Leemy seems determined it doesn't want to optimize SQL statements and add scaling tools like Redis, Memcached, dragonfly to the platform. The crashes have been all over multiple sites since May, but the SQL problems and caching need is still ongoing in August.
The trend of Reddit, Twitter the ongoing favoring of clickbait seems intertwined.
They store more data now in Memcachedb than Postgres. It’s like memcache but stores to disk. Very fast.
And that was 7.5 million active users with 2010 hard drive technology. Hardware in 2023 is way faster. Lemmy is incredibly unique in it’s stance of not using Redis, Memcached, dragonfly… something.
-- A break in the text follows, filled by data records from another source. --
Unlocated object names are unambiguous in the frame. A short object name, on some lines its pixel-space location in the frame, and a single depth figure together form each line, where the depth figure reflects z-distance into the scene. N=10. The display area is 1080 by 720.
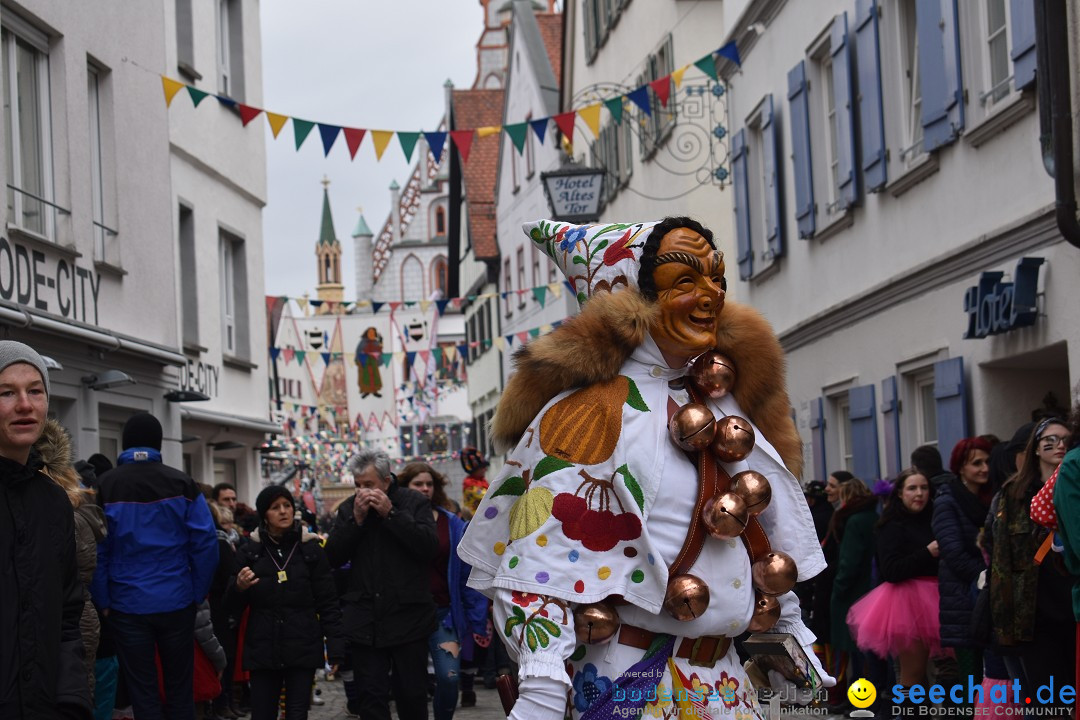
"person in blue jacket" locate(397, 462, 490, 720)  9.79
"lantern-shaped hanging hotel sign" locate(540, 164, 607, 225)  19.19
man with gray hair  8.88
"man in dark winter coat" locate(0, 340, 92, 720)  4.39
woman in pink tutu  9.75
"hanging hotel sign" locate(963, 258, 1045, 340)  10.51
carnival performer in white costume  4.29
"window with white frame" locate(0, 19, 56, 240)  13.20
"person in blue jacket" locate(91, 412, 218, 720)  8.88
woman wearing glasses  6.77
And all the CPU cores ... and still crashing.
For 4.5 year old code, I think the crashing speaks for itself. But this is the days of Elon Musk and Reddit changing their API with 1 month notice... the social aspect of social media seems to be making choices that just seem ... odd. And it isn't just Twitter, it isn't just Reddit...
I mean, May 2023 people flocking to the Lemmy door, your servers can't keep up with the poor-performing SQL... add scaling tools like like Redis, Memcached, dragonfly to the platform. There was a 40-day countdown to the Reddit API change.
I don't understand what has happened here on Lemmy since May any more than what Elon Musk is doing to Twitter to X. It's bewildering. Redis, Memcached, dragonfly are easily integrated...
the crashing servers speaks for itself, but I guess I spoke for it too. It's been a sad journey since May :( I don't understand what is gong on in social media audiences that Elon Musk and Reddit and Lemmy are making such choices.